AW: Well mainly figurative artists, Freud and Uglow have been influential. Maybe Andrew Wyeth, I hadn’t been so aware of Andrew Wyeth but I am now and obviously he works in tempera so there’s an affinity there. It was only when I went to America that I saw his work rather than in reproductions. But also early Italian painting, I’ve always liked Giovanni Bellini and Piero della Francesca. And Morandi, I wouldn’t say that he’s been a major influence but there’s a stillness about his painting although he’s very different there’s something there. And some of the surrealist painters, like de Chirico for example. Also, Spanish painters, like Francisco de Zurbarán.
CM: You had the extraordinary commission to paint the Queen in 1996. Did this commission pose any significant challenge to your normal practice?
AW: Well it was a commission but it was also a prize I won, so I wasn’t actually doing it for her whereas normally if you have a commission you are doing it for someone and they have to like the work if they are going to pay for it. In this case I had free reign, I didn’t have to satisfy her or anyone really. But yes, you are right, it was actually quite an odd experience. When I had my first sitting, I hadn’t actually met her beforehand. I just had to go and set-up and wait in Buckingham Palace which was a strange thing to do anyway. You arrive there and then you are taken to a room and then you have to wait for the Queen to arrive. Then you’ve actually got to draw her. I was quite young when I did that and I had a lot of time to think about it, I had about five months to think about what I was going to do. They were very generous at that time, I had seven sittings which were at least about an hour and a half each time, over a three or four month period, which you really don’t get now. Now you would be lucky if you got one or two. I spoke to someone who painted her a few years ago and she only had about half an hour. It’s always hard with sitters if it’s someone you don’t know very well, I’m always worried they just don’t want to be there, that they’ve got better things to do, it’s always slightly unnerving. As a model she was actually quite animated and talkative. She didn’t sit in silence, she was talking all the way through either to me or the private secretary who was in earshot. We talked about various things, there were a few things going on at that time, the Dunblane massacre and things like that, and she was talking about some of the people outside, talking about what they were wearing, the current fashions. She was very engaged with everything, she wasn’t remote or distanced at all.

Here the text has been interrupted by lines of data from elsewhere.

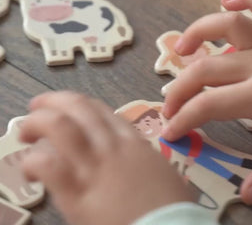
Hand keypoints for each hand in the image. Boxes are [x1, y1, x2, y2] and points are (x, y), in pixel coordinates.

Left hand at [19, 92, 191, 224]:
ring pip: (60, 127)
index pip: (100, 110)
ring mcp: (94, 165)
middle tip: (38, 105)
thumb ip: (143, 159)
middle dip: (54, 101)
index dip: (78, 104)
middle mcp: (112, 145)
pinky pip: (50, 165)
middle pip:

CM: How did lockdown affect your practice?
AW: It was a strange period. I quite enjoyed the first lockdown, I quite like having had to stop and reconsider everything. It was strange because I couldn’t really have any portrait sittings so I could only really work on still-lifes. I couldn’t come to the studio, so I was at home a lot. I’m not sure how beneficial it’s been.
CM: What are the latest developments in your work?

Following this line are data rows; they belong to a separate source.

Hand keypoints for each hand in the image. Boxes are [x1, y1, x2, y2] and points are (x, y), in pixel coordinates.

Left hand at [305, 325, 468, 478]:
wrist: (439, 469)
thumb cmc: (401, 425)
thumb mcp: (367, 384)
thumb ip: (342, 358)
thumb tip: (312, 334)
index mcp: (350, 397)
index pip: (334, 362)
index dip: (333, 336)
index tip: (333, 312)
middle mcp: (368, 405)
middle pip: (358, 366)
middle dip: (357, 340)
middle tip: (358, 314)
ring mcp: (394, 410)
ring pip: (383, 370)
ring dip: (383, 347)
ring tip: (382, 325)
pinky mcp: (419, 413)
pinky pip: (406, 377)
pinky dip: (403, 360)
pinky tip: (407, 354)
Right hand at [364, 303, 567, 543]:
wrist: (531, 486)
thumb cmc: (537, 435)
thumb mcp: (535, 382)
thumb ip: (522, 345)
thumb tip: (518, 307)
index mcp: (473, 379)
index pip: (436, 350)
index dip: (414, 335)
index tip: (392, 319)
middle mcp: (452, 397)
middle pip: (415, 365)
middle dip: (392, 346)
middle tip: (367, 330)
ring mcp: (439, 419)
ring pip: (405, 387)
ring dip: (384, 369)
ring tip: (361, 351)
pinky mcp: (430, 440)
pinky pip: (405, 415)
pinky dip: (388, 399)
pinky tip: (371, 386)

AW: I’m working on this series of small portrait heads. Obviously, that’s a subject that I’ve explored many times before, but not for a few years. It’s been at least two and a half years since I’ve worked with models. I’ve got a series of models I am working with at the moment, and all but one I’ve worked with before. Alongside these I’m working on a large figurative piece but that’s quite big so will take some time to complete.
CM: Thank you Antony, it’s a pleasure to talk to you about your work.